=== Begin Enclosure ===

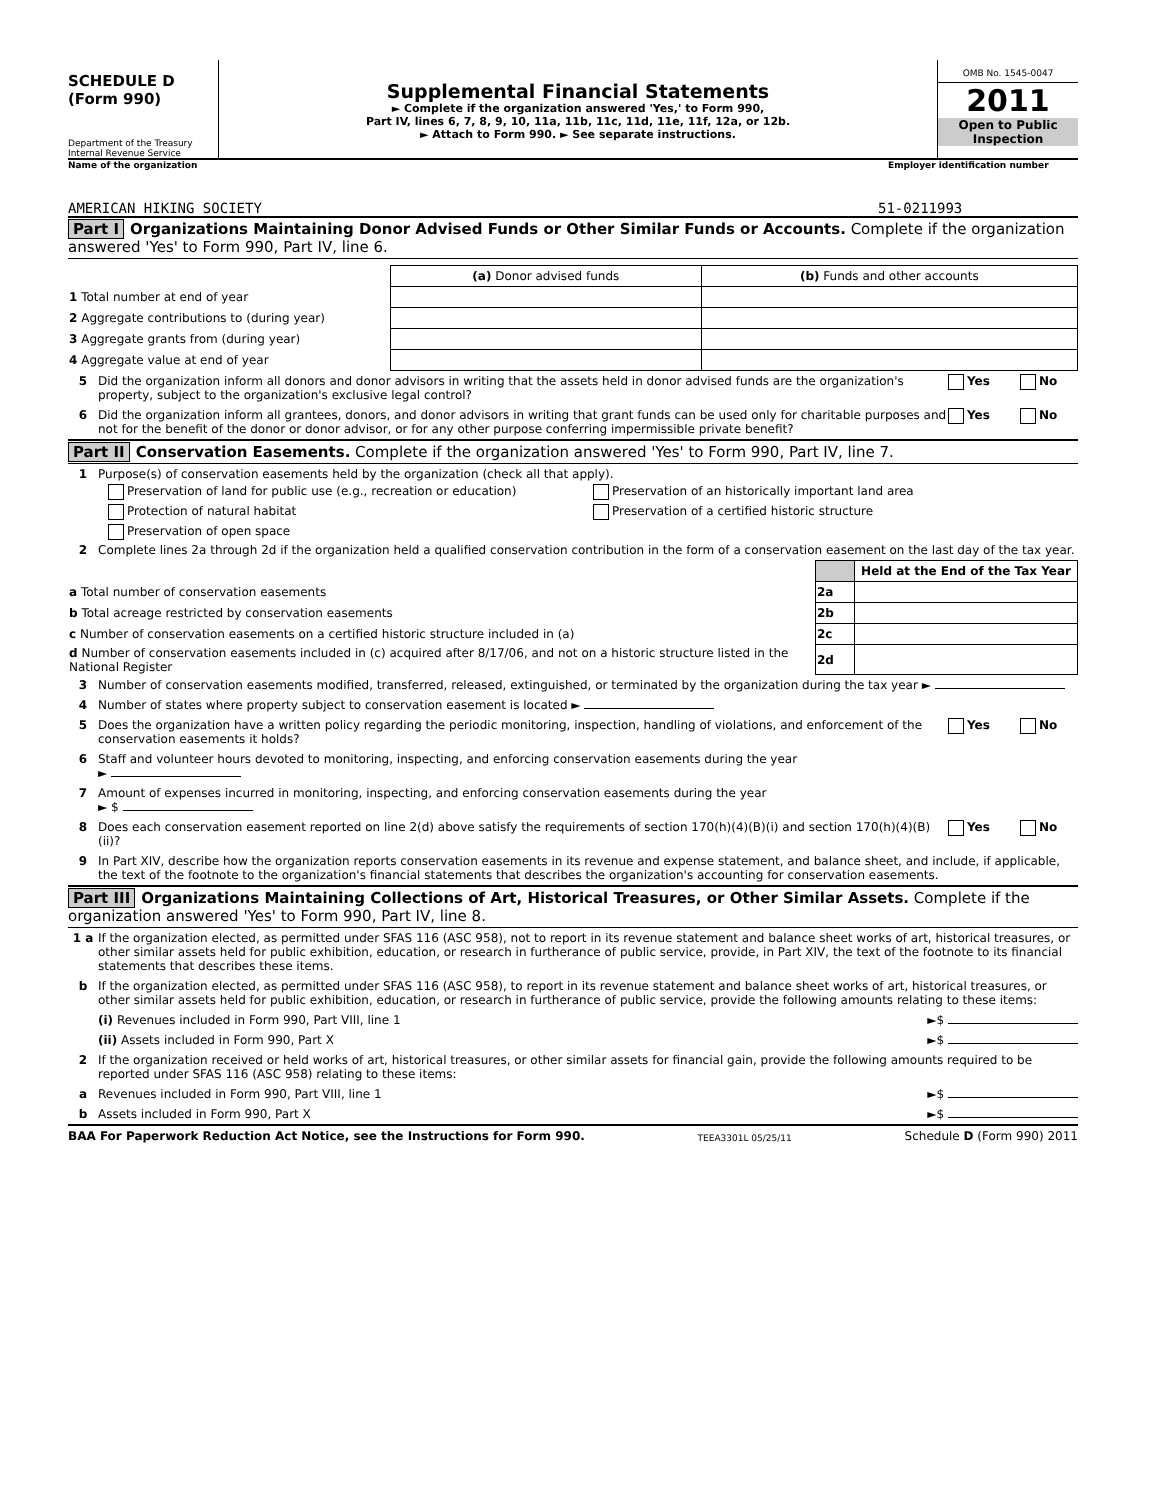SCHEDULE D
(Form 990)
Department of the Treasury
Internal Revenue Service
Supplemental Financial Statements
► Complete if the organization answered 'Yes,' to Form 990,
Part IV, lines 6, 7, 8, 9, 10, 11a, 11b, 11c, 11d, 11e, 11f, 12a, or 12b.
► Attach to Form 990. ► See separate instructions.
OMB No. 1545-0047
2011
Open to Public
Inspection
Name of the organization Employer identification number
AMERICAN HIKING SOCIETY 51-0211993
Part I Organizations Maintaining Donor Advised Funds or Other Similar Funds or Accounts. Complete if the organization answered 'Yes' to Form 990, Part IV, line 6.
| | (a) Donor advised funds | (b) Funds and other accounts |
| 1 Total number at end of year | | |
| 2 Aggregate contributions to (during year) | | |
| 3 Aggregate grants from (during year) | | |
| 4 Aggregate value at end of year | | |
5 Did the organization inform all donors and donor advisors in writing that the assets held in donor advised funds are the organization's property, subject to the organization's exclusive legal control? Yes No
6 Did the organization inform all grantees, donors, and donor advisors in writing that grant funds can be used only for charitable purposes and not for the benefit of the donor or donor advisor, or for any other purpose conferring impermissible private benefit? Yes No
Part II Conservation Easements. Complete if the organization answered 'Yes' to Form 990, Part IV, line 7.
1 Purpose(s) of conservation easements held by the organization (check all that apply).
Preservation of land for public use (e.g., recreation or education)
Preservation of an historically important land area
Protection of natural habitat
Preservation of a certified historic structure
Preservation of open space
2 Complete lines 2a through 2d if the organization held a qualified conservation contribution in the form of a conservation easement on the last day of the tax year.
| | | Held at the End of the Tax Year |
| a Total number of conservation easements | 2a | |
| b Total acreage restricted by conservation easements | 2b | |
| c Number of conservation easements on a certified historic structure included in (a) | 2c | |
| d Number of conservation easements included in (c) acquired after 8/17/06, and not on a historic structure listed in the National Register | 2d | |
3 Number of conservation easements modified, transferred, released, extinguished, or terminated by the organization during the tax year ►
4 Number of states where property subject to conservation easement is located ►
5 Does the organization have a written policy regarding the periodic monitoring, inspection, handling of violations, and enforcement of the conservation easements it holds? Yes No
6 Staff and volunteer hours devoted to monitoring, inspecting, and enforcing conservation easements during the year
►
7 Amount of expenses incurred in monitoring, inspecting, and enforcing conservation easements during the year
► $
8 Does each conservation easement reported on line 2(d) above satisfy the requirements of section 170(h)(4)(B)(i) and section 170(h)(4)(B)(ii)? Yes No
9 In Part XIV, describe how the organization reports conservation easements in its revenue and expense statement, and balance sheet, and include, if applicable, the text of the footnote to the organization's financial statements that describes the organization's accounting for conservation easements.
Part III Organizations Maintaining Collections of Art, Historical Treasures, or Other Similar Assets. Complete if the organization answered 'Yes' to Form 990, Part IV, line 8.
1 a If the organization elected, as permitted under SFAS 116 (ASC 958), not to report in its revenue statement and balance sheet works of art, historical treasures, or other similar assets held for public exhibition, education, or research in furtherance of public service, provide, in Part XIV, the text of the footnote to its financial statements that describes these items.
b If the organization elected, as permitted under SFAS 116 (ASC 958), to report in its revenue statement and balance sheet works of art, historical treasures, or other similar assets held for public exhibition, education, or research in furtherance of public service, provide the following amounts relating to these items:
(i) Revenues included in Form 990, Part VIII, line 1 ►$
(ii) Assets included in Form 990, Part X ►$
2 If the organization received or held works of art, historical treasures, or other similar assets for financial gain, provide the following amounts required to be reported under SFAS 116 (ASC 958) relating to these items:
a Revenues included in Form 990, Part VIII, line 1 ►$
b Assets included in Form 990, Part X ►$
BAA For Paperwork Reduction Act Notice, see the Instructions for Form 990. TEEA3301L 05/25/11 Schedule D (Form 990) 2011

=== End Enclosure ===

» Work item
Count the lines in the records above that contain "amounts", please, and give the number without any other words.

» Solution for this exercise
2